Experts can help people strengthen hip areas or specific muscle groups in legs for a more even stride and balanced style of running, he said. Runners also can vary their routine, applying interval training.
Aqua-running can be done in a pool or with an underwater treadmill, he said. Some clinics including Rockwood’s offer an anti-gravity option, called an AlterG treadmill, Dewing said.
People also can benefit from cross-training with swimming, low-impact water workouts, stretching and muscle-strengthening options. Programs like yoga or Pilates can help joint mobility and motion.
Genetics is mainly a factor in the inflammatory types of arthritis such as rheumatoid arthritis, usually felt in multiple joints with specific characteristics, Dewing said. “That type of arthritis does require good medical management with immunological modifying-type drugs.”
Dewing said osteoarthritis is more common. “That’s the type of arthritis that can happen after injuries, trauma or just part of the aging process.”
Some patients in their 30s and 40s experience that type of arthritis, he said.
“They’ve already had significant injuries or trauma that led to early onset arthritis. If there is joint replacement surgery in that group, these are plastic or metal components that have life spans of their own. The younger you are, the more likely you’ll have to have it again.”
Managing joint disease covers a wide range of ages, Dewing added.

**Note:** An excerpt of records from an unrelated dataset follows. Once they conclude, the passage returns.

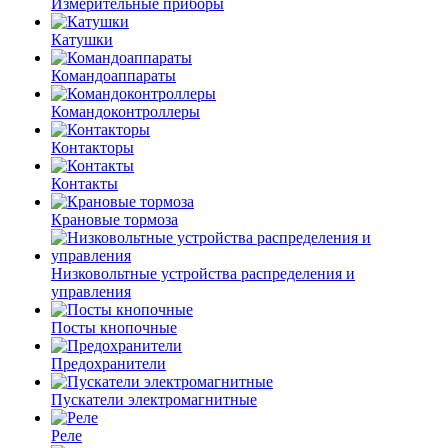
Измерительные приборы
Катушки
Командоаппараты
Командоконтроллеры
Контакторы
Контакты
Крановые тормоза
Низковольтные устройства распределения и
управления
Посты кнопочные
Предохранители
Пускатели электромагнитные
Реле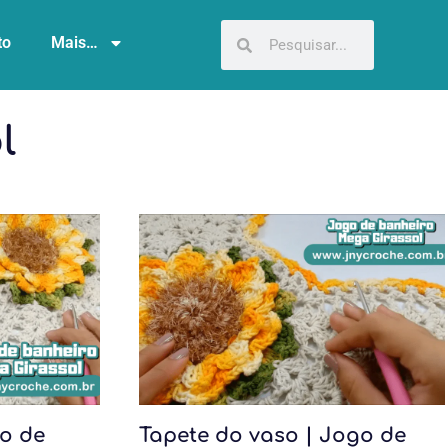
to
Mais…
l
go de
Tapete do vaso | Jogo de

“In Spokane, I regularly see athletes in their 70s, and sometimes even in their 80s, who are still engaged in very athletic lifestyle,” he said. “They’re skiing in winter, boating and surfing in summer. They’re hiking and really engaged with being outdoors and active.
“My goal is as an orthopedic surgeon to keep them as pain free, and as mobile and fit as I can, with the use of all sorts of modalities: Therapy, nutrition, and when appropriate, surgery or injections.”

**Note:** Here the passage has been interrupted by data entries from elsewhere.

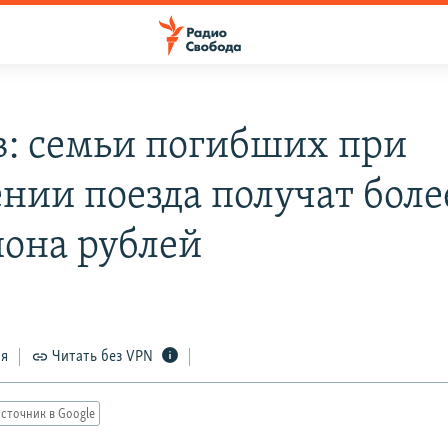
в: семьи погибших при
нии поезда получат боле
она рублей
ся
Читать без VPN
сточник в Google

Joint replacement surgery – typically a very successful surgery – can be the best option if arthritis causes a person to be disabled, and other remedies don’t help, he said.
“That’s a huge, important part of aging. How can we find ways to really enjoy being outdoors and playing the sports we’ve loved all our lives without paying a huge price afterward and limping around or lying in bed at night with pain? I really care a lot about that.”